◆ Excerpt to read:
+++++

Have you noticed that we’re importing navigate from the @reach/router package? That is necessary since neither Gatsby’s <Link/> nor navigate provide in-route navigation with a query parameter. Instead, we can import @reach/router — there’s no need to install it since Gatsby already includes it — and use its navigate function.

Now that we’ve built our component, let’s add it to our home page (as below) and 404 page.

/* src/pages/index.js */
// unchanged
import SearchForm from "../components/search-form"
const BlogIndex = ({ data, location }) => {
  // unchanged
  return (
    <Layout location={location} title={siteTitle}>
      <SEO title="All posts" />
      <Bio />
      <SearchForm />
      // unchanged

Search results page

Our SearchForm component navigates to the /search route when the form is submitted, but for the moment, there is nothing behing this URL. That means we need to add a new page:

touch src/pages/search.js 

I proceeded by copying and adapting the content of the the index.js page. One of the essential modifications concerns the page query (see the very bottom of the file). We will replace allMarkdownRemark with the LunrIndex field. 

/* src/pages/search.js */
import React from "react"
import { Link, graphql } from "gatsby"
import { Index } from "lunr"
import Layout from "../components/layout"
import SEO from "../components/seo"
import SearchForm from "../components/search-form"

+++++

◆ Given records:
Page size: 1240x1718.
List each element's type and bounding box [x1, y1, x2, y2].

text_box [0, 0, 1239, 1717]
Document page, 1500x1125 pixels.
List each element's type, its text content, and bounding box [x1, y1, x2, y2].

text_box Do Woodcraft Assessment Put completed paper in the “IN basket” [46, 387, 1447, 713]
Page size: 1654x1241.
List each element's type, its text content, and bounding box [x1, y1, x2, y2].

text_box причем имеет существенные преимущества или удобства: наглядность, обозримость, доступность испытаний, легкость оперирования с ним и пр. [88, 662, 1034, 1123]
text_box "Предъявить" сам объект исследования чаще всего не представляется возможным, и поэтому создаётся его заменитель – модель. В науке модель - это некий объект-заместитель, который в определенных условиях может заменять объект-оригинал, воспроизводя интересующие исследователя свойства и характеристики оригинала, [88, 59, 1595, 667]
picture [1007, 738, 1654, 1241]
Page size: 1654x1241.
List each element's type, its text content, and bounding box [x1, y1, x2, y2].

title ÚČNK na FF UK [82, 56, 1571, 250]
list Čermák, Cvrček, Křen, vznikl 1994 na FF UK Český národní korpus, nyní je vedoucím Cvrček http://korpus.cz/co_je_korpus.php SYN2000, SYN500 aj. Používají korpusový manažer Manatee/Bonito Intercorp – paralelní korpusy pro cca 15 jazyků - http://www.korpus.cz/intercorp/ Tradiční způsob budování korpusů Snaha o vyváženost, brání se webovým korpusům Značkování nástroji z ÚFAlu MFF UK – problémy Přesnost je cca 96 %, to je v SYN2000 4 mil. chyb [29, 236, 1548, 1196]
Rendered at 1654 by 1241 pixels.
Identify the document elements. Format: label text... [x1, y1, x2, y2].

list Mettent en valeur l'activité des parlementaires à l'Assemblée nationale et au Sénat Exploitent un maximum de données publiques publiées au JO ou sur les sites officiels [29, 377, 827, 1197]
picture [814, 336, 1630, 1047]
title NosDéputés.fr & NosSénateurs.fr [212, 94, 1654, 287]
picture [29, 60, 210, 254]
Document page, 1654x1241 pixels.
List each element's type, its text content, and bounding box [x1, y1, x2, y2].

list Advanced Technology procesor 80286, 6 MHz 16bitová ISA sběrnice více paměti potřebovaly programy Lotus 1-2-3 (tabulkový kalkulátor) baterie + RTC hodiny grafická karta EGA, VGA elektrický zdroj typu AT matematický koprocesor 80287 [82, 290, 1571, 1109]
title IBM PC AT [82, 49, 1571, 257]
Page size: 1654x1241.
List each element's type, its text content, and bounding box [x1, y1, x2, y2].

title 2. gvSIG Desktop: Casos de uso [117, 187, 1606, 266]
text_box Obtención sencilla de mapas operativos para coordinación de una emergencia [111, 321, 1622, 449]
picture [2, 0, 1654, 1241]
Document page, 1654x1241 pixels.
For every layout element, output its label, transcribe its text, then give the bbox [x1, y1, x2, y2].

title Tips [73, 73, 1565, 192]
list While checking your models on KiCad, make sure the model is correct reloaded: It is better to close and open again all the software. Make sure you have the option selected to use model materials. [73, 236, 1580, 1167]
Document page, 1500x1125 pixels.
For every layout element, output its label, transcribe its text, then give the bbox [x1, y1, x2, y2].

+++++

◆ Instruction A:
Check each statement against the Gatsby search tutorial above the data. Answer yes or no for each one, and quote the words from the tutorial that decide it.
(i) The @reach/router package has to be installed separately before its navigate function can be used.
(ii) The SearchForm component is added to both the home page and the 404 page.
(iii) The page query for the search page replaces allMarkdownRemark with the LunrIndex field.
◆ Instruction B:
In the Gatsby search tutorial above the data, what command creates the new search page?
◆ Instruction C:
Write the next part of the Gatsby search tutorial, continuing the search.js code listing after its last import line.

◆ Final result A:
(i) No: "there’s no need to install it since Gatsby already includes it"
(ii) Yes: "let’s add it to our home page (as below) and 404 page"
(iii) Yes: "We will replace allMarkdownRemark with the LunrIndex field."

◆ Final result B:
touch src/pages/search.js

◆ Final result C:
// We can access the results of the page GraphQL query via the data props
const SearchPage = ({ data, location }) => {
  const siteTitle = data.site.siteMetadata.title
  
  // We can read what follows the ?q= here
  // URLSearchParams provides a native way to get URL params
  // location.search.slice(1) gets rid of the "?" 
  const params = new URLSearchParams(location.search.slice(1))
  const q = params.get("q") || ""


  // LunrIndex is available via page query
  const { store } = data.LunrIndex
  // Lunr in action here
  const index = Index.load(data.LunrIndex.index)
  let results = []
  try {
    // Search is a lunr method
    results = index.search(q).map(({ ref }) => {
      // Map search results to an array of {slug, title, excerpt} objects
      return {
        slug: ref,
        ...store[ref],
      }
    })
  } catch (error) {
    console.log(error)
  }
  return (
    // We will take care of this part in a moment
  )
}
export default SearchPage
export const pageQuery = graphql`
  query {
    site {
      siteMetadata {
        title
      }
    }
    LunrIndex
  }
`

Now that we know how to retrieve the query value and the matching posts, let’s display the content of the page. Notice that on the search page we pass the query value to the <SearchForm /> component via the initialQuery props. When the user arrives to the search results page, their search query should remain in the input field. 

return (
  <Layout location={location} title={siteTitle}>
    <SEO title="Search results" />
    {q ? <h1>Search results</h1> : <h1>What are you looking for?</h1>}
    <SearchForm initialQuery={q} />
    {results.length ? (
      results.map(result => {
        return (
          <article key={result.slug}>
            <h2>
              <Link to={result.slug}>
                {result.title || result.slug}
              </Link>
            </h2>
            <p>{result.excerpt}</p>
          </article>
        )
      })
    ) : (
      <p>Nothing found.</p>
    )}
  </Layout>
)

You can find the complete code in this gatsby-starter-blog fork and the live demo deployed on Netlify.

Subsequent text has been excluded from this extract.